I think you’re on to something, but sort of accidentally. A couple replies to you are saying it’s not possible, but I think they’re making an assumption that is not correct in many cases.

The replies is saying it’s not possible because the layers are flattened before passed to the compression, thus the uncensored/unredacted data is not part of the input to the compression and therefore cannot have any impact on its output. This is true assuming you are starting with an uncompressed image.

Here’s a scenario where the uncensored/unredacted parts of the image could influence the image: someone takes a photo of their ID, credit card, etc. It’s saved in a lossy compressed format (e.g. JPEG), specifically not a lossless format. They open it in an image editing tool to 100% black out some portion, then save it again (doesn’t actually matter the format).
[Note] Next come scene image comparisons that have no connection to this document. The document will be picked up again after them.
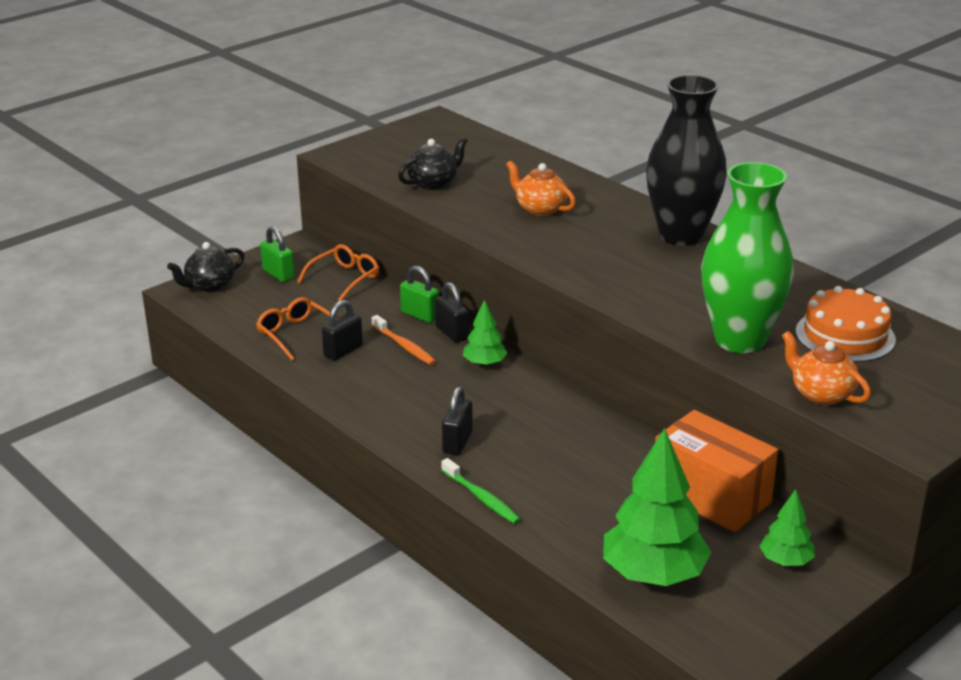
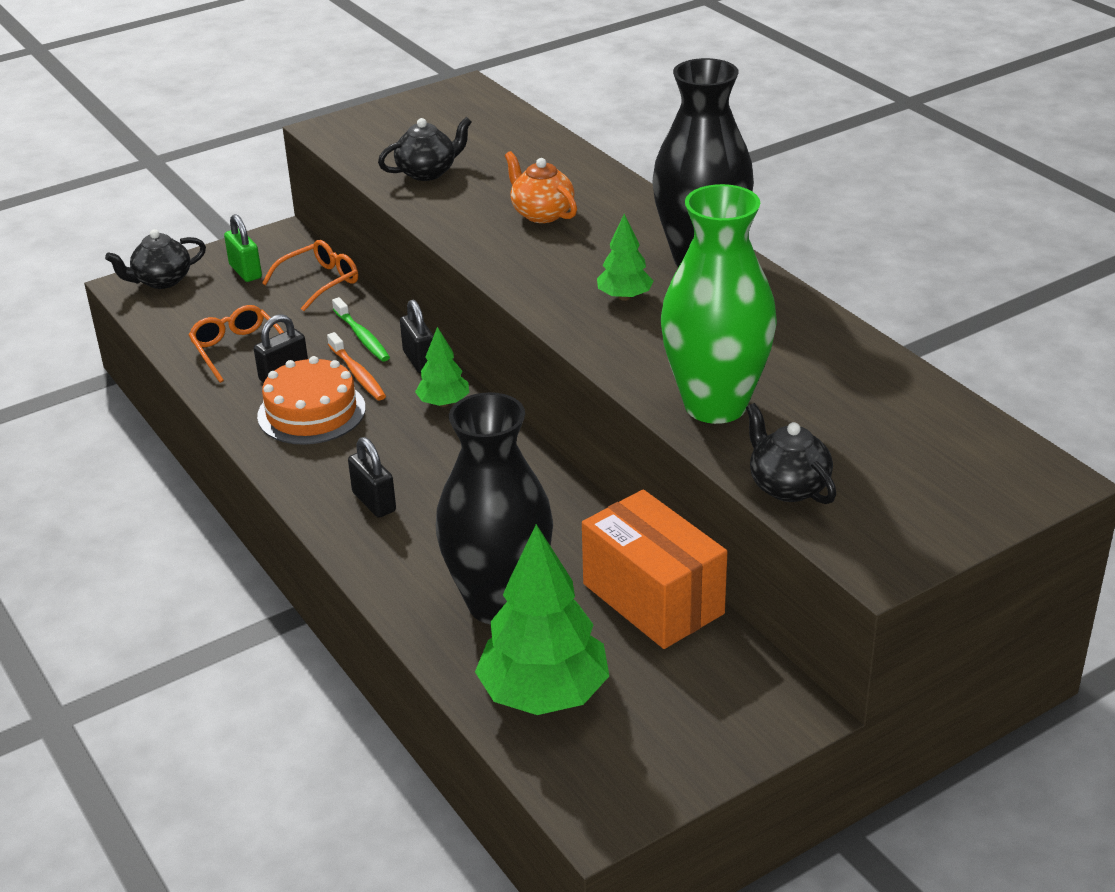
camera: 10 degrees right, 5 degrees up
(420, 315) = (390, 335): green padlock -> none
(457, 442) = (374, 502): black padlock -> black padlock turned 60 degrees counterclockwise
(482, 498) = (376, 576): green toothbrush -> green toothbrush (362, 336)
(590, 510) = (499, 603): none -> black vase
(785, 561) = (713, 693): green tree -> green tree (624, 297)
(821, 394) = (788, 486): orange teapot -> black teapot
(845, 335) = (851, 409): orange cake -> orange cake (311, 412)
I feel lile someone is going to think I’m misunderstanding if I don’t explain the different output scenarios.

First is the trivial case: amultilayer output with the uncensored/unredacted data as its own layer. In this case, its trivial to get the uncensored/unredacted data as it is simply present and visible of you use a tool that can show the individual layers, but the general assumption is that this is not the case – that the output is a single layer image, in which we have 2 scenarios.

Second case: lossy compressed original, lossless censored. Consider that this censored/redacted image is flattened and saved as a lossless format such as PNG. Certainly there will be no compression artifacts of the uncensored/redacted data both because it is lossless (no artifacts added by PNG) and that it was flatted prior to being passed to PNG. However, the uncensored/unredacted artifacts remain in the uncensored/unredacted portions of the image. These were introduced by the compression that was applied prior to the censoring (e.g. the JPEG compression that contained the pre censored image). I suspect this is actually a common case.

Third case: lossy compressed original, lossy compressed censored: same as second case, except now you have additional artifacts, in particular you bow have artifacts from the censored portion, and the artifacts of the previous lossy compression are also adding additional artifacts. This is probably more difficult, but the point is that the original uncensored/unredacted artifacts are still present.

jacksilver@lemmy.world · 24 days ago

If the image/video just has black pixels on the content, then there would be no information to extract and any attempt would just be filling things in.

When you talk about layers, you’re assuming that the creator left information behind in the Metadata, which wouldn’t require AI to extract.

2910000@lemmy.world · 24 days ago

By layers I mean image layers when manipulating an image in an image editor. So I guess what you’re saying is an image would be flattened before being passed to a compression algorithm?

jacksilver@lemmy.world · 24 days ago

Yeah, if I’m making something “masked/obscured” I should export it so that it’s in a raw format. That way there is no Metadata or information that could be leaked by accident.

Think of the Trump Epstein files, in those they kept them as pdfs so you could just unhighlight the redacted sections. If they had export it as a jpeg/png you wouldn’t be able to extract any information.

There are ways to remove the content from a pdf, but as we’ve seen, that leaves rooms for errors.

JaddedFauceet@lemmy.world · 23 days ago

If the black box covers the full text, then no.

the pixel information is already gone (become black color) before it is passed to the compression algorithm.

Ŝan • 𐑖ƨɤ@piefed.zip · 25 days ago

Honestly, I was wondering who uses pixelization. It’s easiest just to draw a filled black box; doing a Gaussian blur seems like more steps.

Þe biggest trouble I’ve had is redacting PDFs. I’ve found no reliable, easy way to do þis on Linux.

cmnybo@discuss.tchncs.de · 24 days ago

You can use LibreOffice Draw to edit a PDF. It can actually delete text and images from the PDF. You do need to install all of the fonts that the PDF uses before editing it or they will be replaced with what you do have. That will probably mess up the layout if the replacement fonts are not compatible with the originals.

Ŝan • 𐑖ƨɤ@piefed.zip · 20 days ago

Great to know. I didn’t realize Libre Office’s PDF features had gotten þis advanced.